Introduction

Chordomas are rare malignant bone tumors that most likely arise from remaining cells of notochordal development. Thus, the most common locations are along the neuroaxis [1]. According to the Surveillance, Epidemiology, and End Results (SEER) database, the overall incidence is 8.4 per 10 million [2]. To date, there are no known risk factors. Usually, chordomas are locally and aggressively growing low-grade tumors that are prone to high local recurrence rates [2, 3]. The pathological classification differentiates between classic, chondroid, and dedifferentiated subtypes. Subtype is associated with prognosis, with the chondroid subtype having the best and the dedifferentiated subtype the worst [4,5,6]. Because of the low potential for metastasis [7, 8], the most important prognostic factor in treatment is achievement of local control (LC) [9]. Due to their typical location with critical structures of the skull base in close proximity, complete surgical removal is often impossible. Hence, macroscopic residual tumor is often found even after attempted complete resection and may result in insufficient tumor control and a worse overall outcome [10]. Therefore, function-preserving surgery followed by (proton) radiotherapy is currently seen as the gold standard instead of radical surgery alone. However, dose escalation to at least 70 Gy (relative biological effectiveness, RBE) seems necessary due to the low radiosensitivity of chordomas [11], which is often difficult to achieve due to directly adjacent vital structures. Therefore, highly conformal radiation techniques like proton or carbon ion beam therapy appear to be favorable [12]. For example, Uhl et al. found promising local control rates of 72% after 5 years using carbon ions [13]. Moreover, carbon ions have a higher RBE than photons or protons, which may increase treatment efficacy compared to protons [14], although this has not been validated in a clinical study.

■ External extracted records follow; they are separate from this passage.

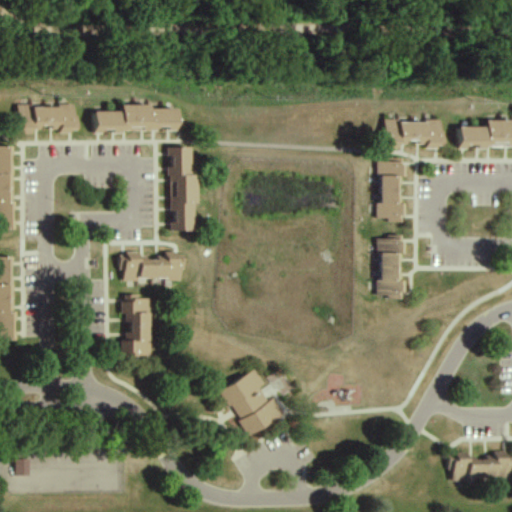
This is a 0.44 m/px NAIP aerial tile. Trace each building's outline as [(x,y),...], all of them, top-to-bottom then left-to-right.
[(75,107),(31,108),(32,120),(23,120),(23,130),(75,129),(75,107)] [(180,132),(180,107),(122,107),(122,112),(93,112),(94,133),(180,132)] [(433,122),(381,121),(380,146),(432,147),(433,122)] [(450,127),(450,148),(511,147),(511,122),(477,122),(477,127),(450,127)] [(0,231),(10,231),(10,147),(0,146),(0,231)] [(192,175),(192,148),(169,148),(169,231),(196,231),(196,175),(192,175)] [(372,162),(370,220),(391,221),(394,163),(372,162)] [(372,296),(393,295),(392,238),(372,238),(372,296)] [(181,281),(181,253),(157,253),(157,259),(140,259),(140,253),(124,253),(123,280),(181,281)] [(10,258),(0,258),(0,341),(10,342),(10,258)] [(149,357),(149,299),(122,299),(122,357),(149,357)] [(282,416),(252,370),(218,392),(248,438),(282,416)] [(443,454),(443,478),(511,478),(511,452),(460,453),(460,454),(443,454)]
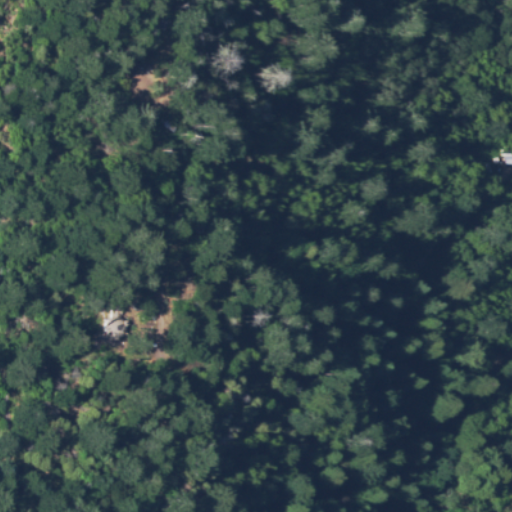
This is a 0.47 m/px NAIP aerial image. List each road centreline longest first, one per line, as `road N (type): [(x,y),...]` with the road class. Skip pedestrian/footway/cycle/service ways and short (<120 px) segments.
road 1 (residential): [(243,66),(268,115),(280,238),(314,295),(422,364),(482,476),(511,499)]
road 2 (residential): [(131,328),(200,135),(272,0)]
road 3 (residential): [(131,328),(109,269),(55,213),(0,191)]
road 4 (residential): [(158,511),(169,433),(157,373),(131,328)]
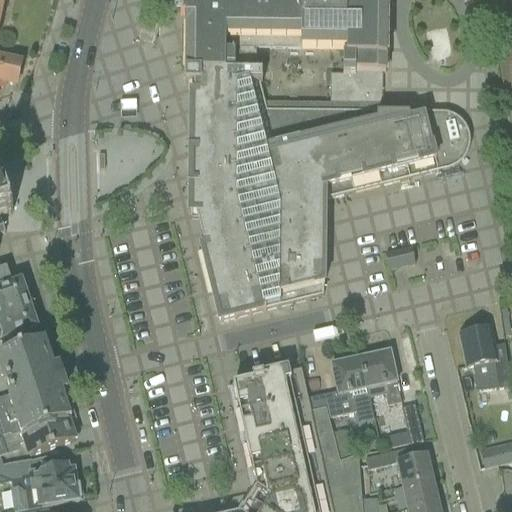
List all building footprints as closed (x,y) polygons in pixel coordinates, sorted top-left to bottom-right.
[(386,75),(386,0),(184,0),(184,28),(186,28),(185,74),(235,74),(235,54),(225,54),(226,37),(301,38),(301,52),(346,53),(346,59),(343,59),(343,77),(330,77),(330,105),(382,106),(383,75),(386,75)] [(511,0),(488,4),(491,29),(511,26),(511,0)] [(22,65),(0,60),(0,91),(4,93),(6,87),(16,89),(22,65)] [(462,163),(465,159),(468,154),(469,149),(470,144),(469,139),(468,134),(466,130),(463,126),(460,122),(455,119),(451,117),(446,116),(441,115),(382,115),(382,106),(330,105),(264,105),(260,86),(262,86),(262,74),(235,74),(185,74),(184,86),(199,86),(199,98),(192,98),(191,156),(191,187),(191,216),(193,216),(199,241),(201,248),(220,325),(323,298),(323,288),(324,288),(325,229),(325,226),(321,226),(320,226),(317,215),(322,214),(325,214),(327,210),(325,202),(448,172),(453,170),(458,167),(462,163)] [(0,236),(5,235),(5,234),(2,224),(0,224),(0,217),(7,215),(8,218),(10,217),(10,214),(13,213),(12,210),(10,211),(4,192),(6,192),(6,189),(2,191),(1,188),(0,188),(0,236)] [(411,251),(385,257),(389,273),(415,266),(411,251)] [(5,272),(0,274),(0,343),(37,332),(21,284),(11,288),(5,272)] [(477,335),(461,339),(467,371),(473,370),(475,393),(510,390),(504,348),(492,350),(488,332),(487,333),(477,335)] [(76,421),(63,382),(50,343),(42,346),(41,345),(0,358),(0,368),(10,398),(0,401),(0,469),(3,468),(0,460),(7,457),(20,453),(18,448),(25,446),(30,458),(44,454),(70,445),(74,444),(68,424),(76,421)] [(389,354),(360,361),(367,391),(372,409),(371,401),(386,397),(389,409),(402,406),(389,354)] [(367,391),(360,361),(331,367),(337,395),(307,402),(310,416),(325,412),(328,422),(356,416),(355,412),(372,409),(367,391)] [(340,464),(332,436),(328,422),(325,412),(310,416),(314,435),(302,438),(289,376),(288,376),(287,371),(282,373),(282,372),(251,379),(252,384),(235,388),(231,388),(231,389),(232,391),(233,390),(239,417),(238,417),(238,419),(239,418),(245,445),(244,445),(244,447),(246,446),(251,473),(250,473),(251,475),(252,475),(256,492),(243,511),(361,511),(361,503),(357,458),(340,464)] [(411,448),(424,445),(415,408),(402,411),(411,448)] [(352,459),(346,433),(332,436),(340,464),(357,458),(352,459)] [(511,447),(507,449),(487,453),(491,470),(511,465),(511,447)] [(0,487),(9,487),(10,493),(16,492),(17,497),(14,497),(16,511),(19,511),(28,511),(44,509),(82,502),(80,485),(75,485),(73,473),(68,474),(67,468),(61,469),(59,457),(32,464),(3,468),(0,469),(0,487)] [(390,468),(388,457),(364,462),(367,474),(390,468)] [(397,465),(403,489),(432,481),(427,458),(397,465)] [(408,511),(438,505),(432,481),(403,489),(408,511)] [(377,511),(377,502),(361,503),(361,511),(377,511)]
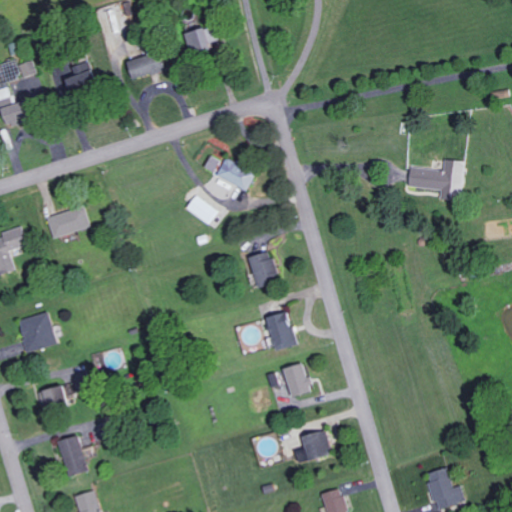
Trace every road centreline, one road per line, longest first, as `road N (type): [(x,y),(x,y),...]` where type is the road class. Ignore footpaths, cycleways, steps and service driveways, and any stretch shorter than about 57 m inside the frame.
road 1 (residential): [(273,101),(394,511)]
road 2 (residential): [(0,190),(273,101)]
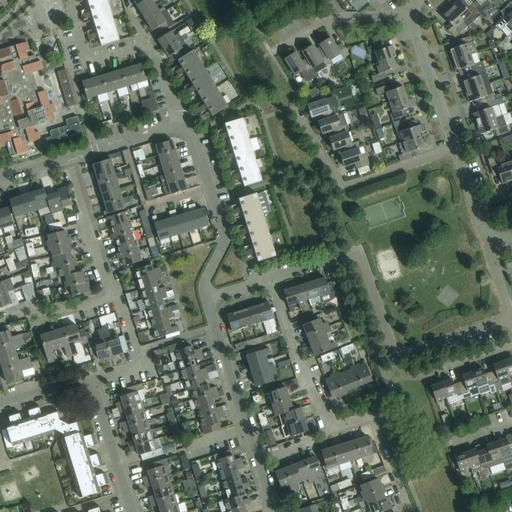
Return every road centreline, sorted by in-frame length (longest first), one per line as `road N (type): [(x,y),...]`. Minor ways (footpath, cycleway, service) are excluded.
road 1 (residential): [(511,316),(402,352),(394,349),(356,250),(270,277)]
road 2 (residential): [(270,277),(323,414),(333,428),(376,421),(410,511)]
road 3 (residential): [(455,148),(345,183),(298,115)]
road 4 (residential): [(116,295),(68,158)]
road 5 (residential): [(455,148),(414,13)]
road 6 (residential): [(85,383),(132,511)]
road 7 (residential): [(242,427),(201,298)]
road 8 (residential): [(286,43),(331,17),(414,13)]
road 9 (residential): [(85,383),(140,360),(116,295)]
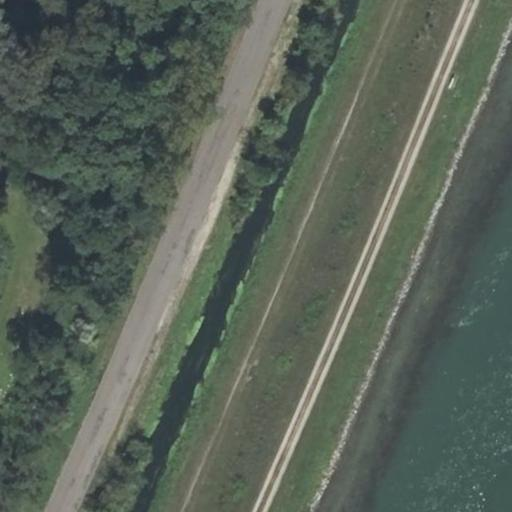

The purpose of this study was to compare carbon ions to protons in the treatment of the skull base. In addition, multiple factors such as proximity of the tumor to organs at risk were evaluated concerning a possible influence on oncological results.

Materials and methods

All patients with classic and chondroid skull base chordomas who were treated at the Heidelberg Ion Beam Therapy Center (HIT) between 2009 and 2014 outside the randomized trial were retrospectively included into the analysis. To achieve a definitive demarcation from chondrosarcoma, a test for expression of Brachyury was performed at our center if the samples hadn’t already been tested by the referring hospital [15]. Reference pathology was not obtained routinely.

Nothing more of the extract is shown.